Lisa Grunwald is a contributing editor at Life magazine who was accused of working in cahoots with her sister, Clinton aide Mandy Grunwald, to author the ``Anonymous'' political smash-hit Primary Colors. Getting press over a book for which one isn't responsible could be a nightmare to a writer with a pair of novels of her own. It's definitely the wrong way to forge a literary career.

But Grunwald may well remain more notable for the best seller she didn't write than for her latest work. New Year's Eve doesn't resonate. It's a novel that goes down easy, and is forgotten quickly - unlike the tenacious Primary Colors.

Set in New York, Grunwald's book is a contemporary story about twin sisters coping with the past and their own competitive relationship. Heather and Erica are in their mid-30s, both married, both mothers with successful careers. Heather is a doctor, Erica a classics professor whose specialty is mythology. For Erica, the story's narrator, the past itself is mythical and exalted, a landscape of treasured memories to be returned to again and again.

Through Erica's flashbacks to New Year's Eves of the past - ``the night on which we gathered, no matter where else we might have been tempted to go, to discover anew both how safe and how costly it was to be together'' - the reader gets a glimpse of the twins' rivalrous but happy childhood, before the death of their mother and the depression their father feels over growing old. With time and age, the flashbacks reveal, the sisters have become distant. It takes mutual pregnancies to renew their bond.

``We were pregnant together on New Year's Eve: my sister and I, twins in our 30s, brown-haired, mammoth, rivals in waiting,'' Erica says, as the story opens on the tail-end of 1985. Her daughter, Sarah, and Heather's son, David, are born six weeks apart, and the children grow to develop a friendship reminiscent of their mothers'.

The story takes on a deeper, more complex dimension when David is killed in a car accident at the age of four, leaving behind a family marred by grief. What ensues from this point on is a suspenseful and dramatic account of how children and parents cope with loss. In an eerie twist of plot, Sarah believes she can communicate with David in heaven, a fantasy that Heather, in her grief, dangerously encourages. A tug-of-war of sorts ensues between the sisters, as Erica struggles to win Sarah back from the mythical world she and Heather have constructed. It is a fight to put the past where it belongs: in the past.

As New Year's Eve demonstrates, it is not an easy battle. Literally and metaphorically, Grunwald shows how the past can haunt us, the way it wields a singular power over the present, a power from which only the future can - perhaps - provide release. Her insights into the complexity of relationships, and the mentality of children are impressive.

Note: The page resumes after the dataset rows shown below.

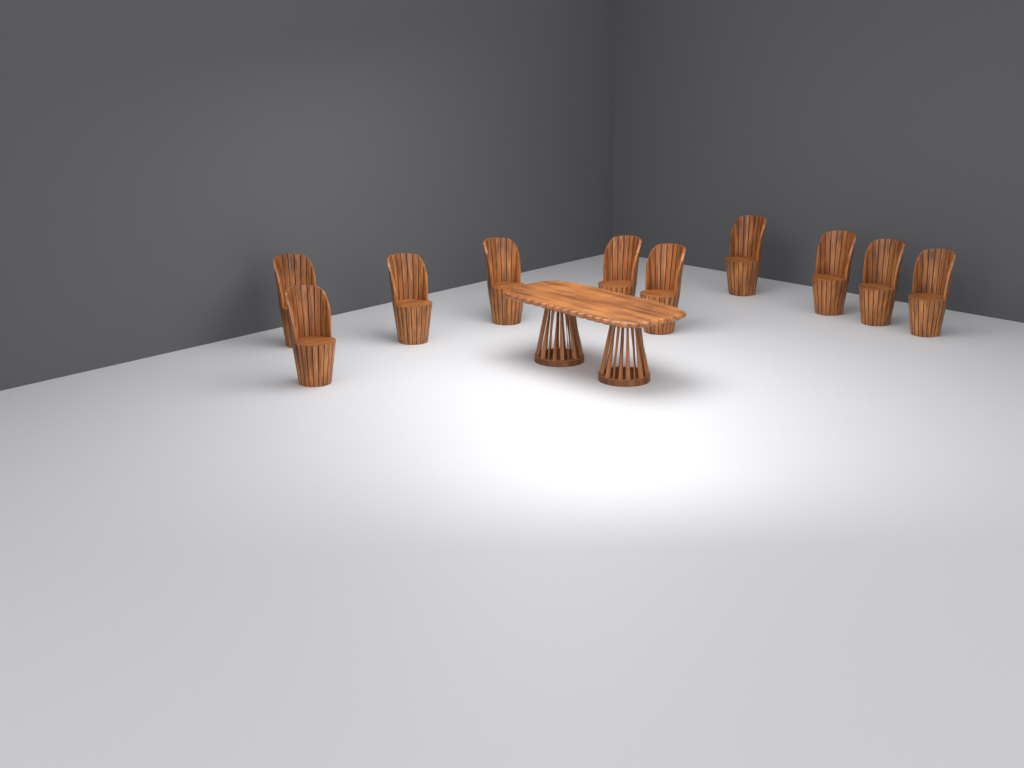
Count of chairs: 10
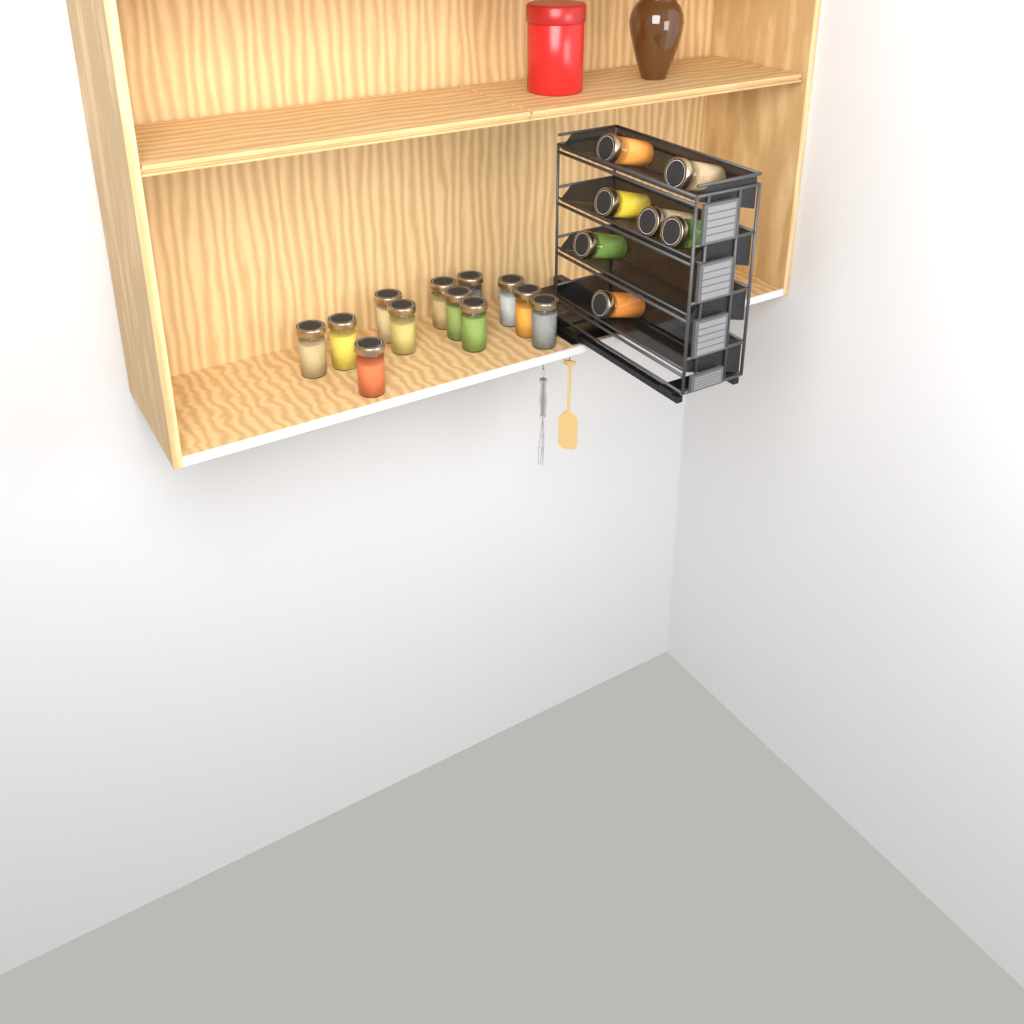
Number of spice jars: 19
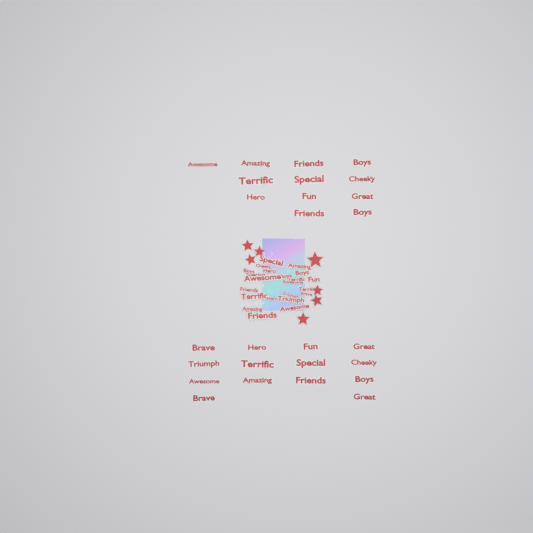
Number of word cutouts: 49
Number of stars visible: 7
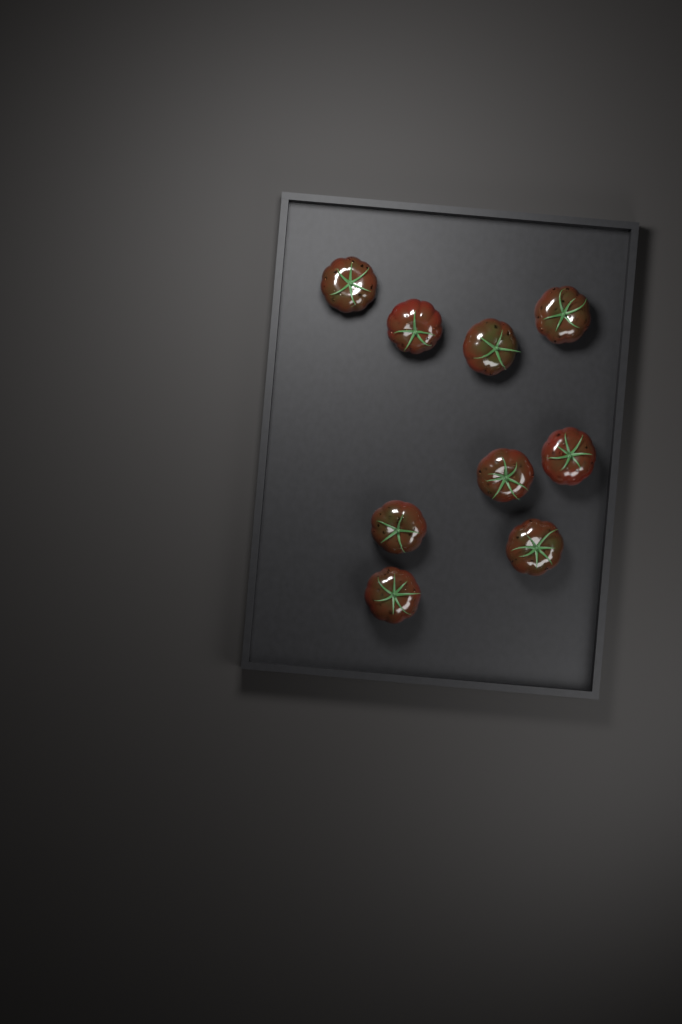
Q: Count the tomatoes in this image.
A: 9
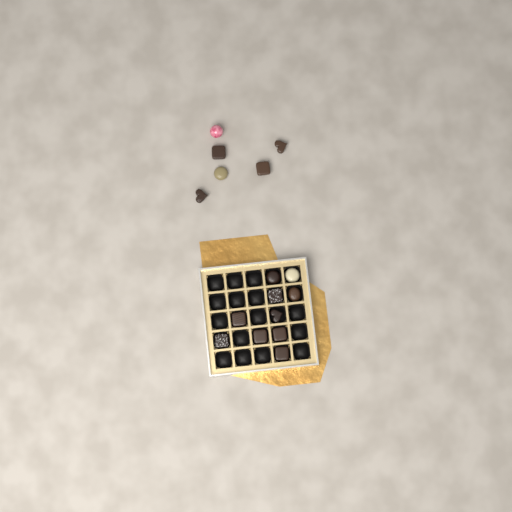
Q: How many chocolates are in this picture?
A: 16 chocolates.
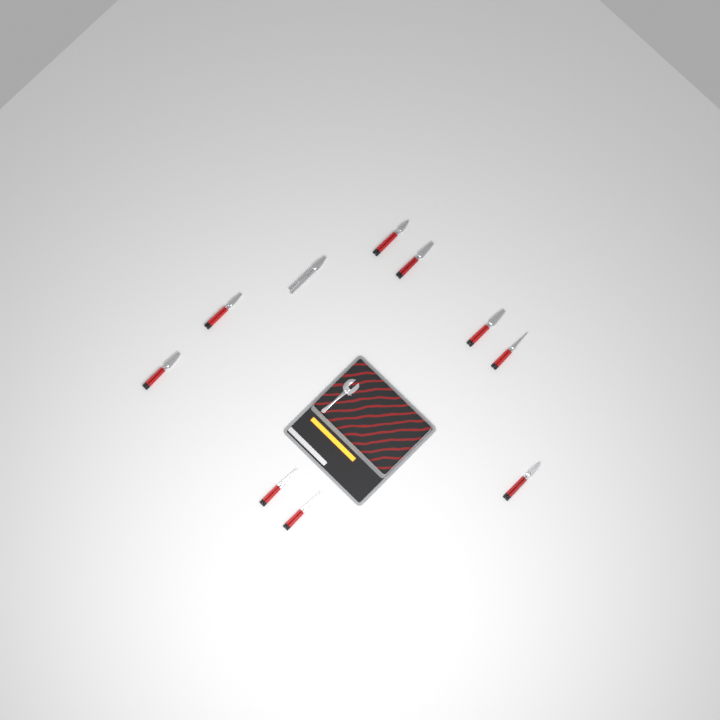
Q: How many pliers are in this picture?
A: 10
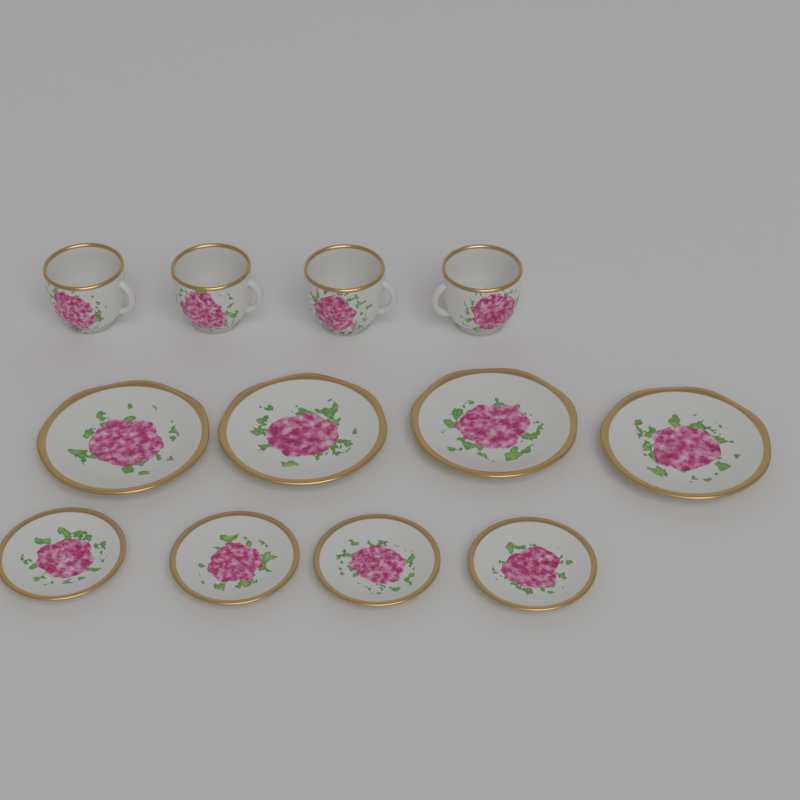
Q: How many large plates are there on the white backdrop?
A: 4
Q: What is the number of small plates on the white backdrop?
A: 4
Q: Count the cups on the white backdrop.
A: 4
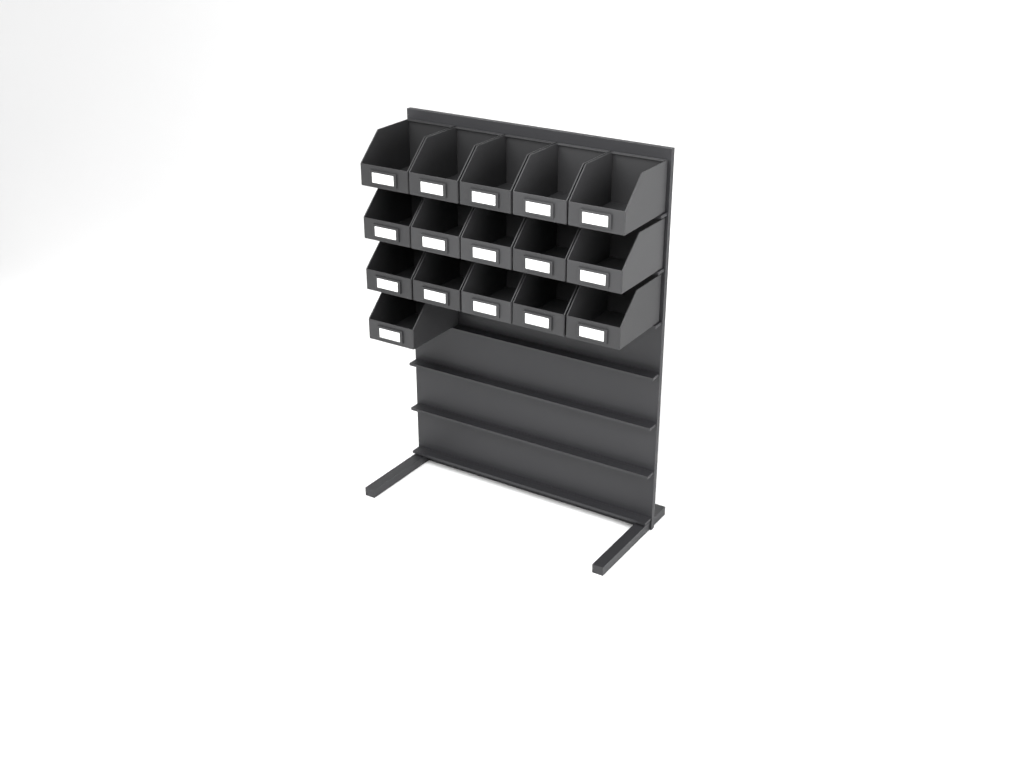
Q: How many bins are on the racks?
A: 16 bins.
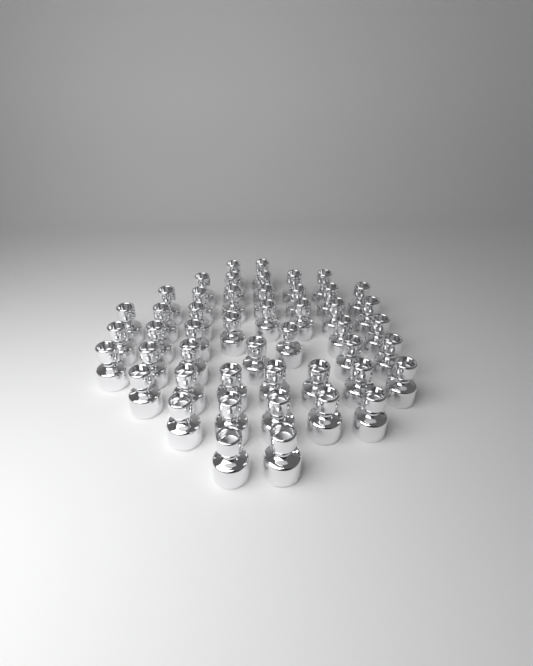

Though her dialogue is sharp and snappy, it sometimes fails to do justice to the gravity of the narrative - a shame, because about 75 percent of this novel is dialogue. The book has a spliced, dicey structure that is apropos for a narrator blinded by the flashbulb of nostalgia, who presents the past as she perceives it - in a series of quick cuts and images. But density is sacrificed, as a result, and, ultimately, the story feels weightless.

Despite the ghostly pyrotechnics, Lisa Grunwald's latest novel is a surface read, a fast fling. For readers seeking density and resonance, New Year's Eve will hardly be a reason to celebrate. MEMO: Julie Hale is a writer who lives in Norfolk.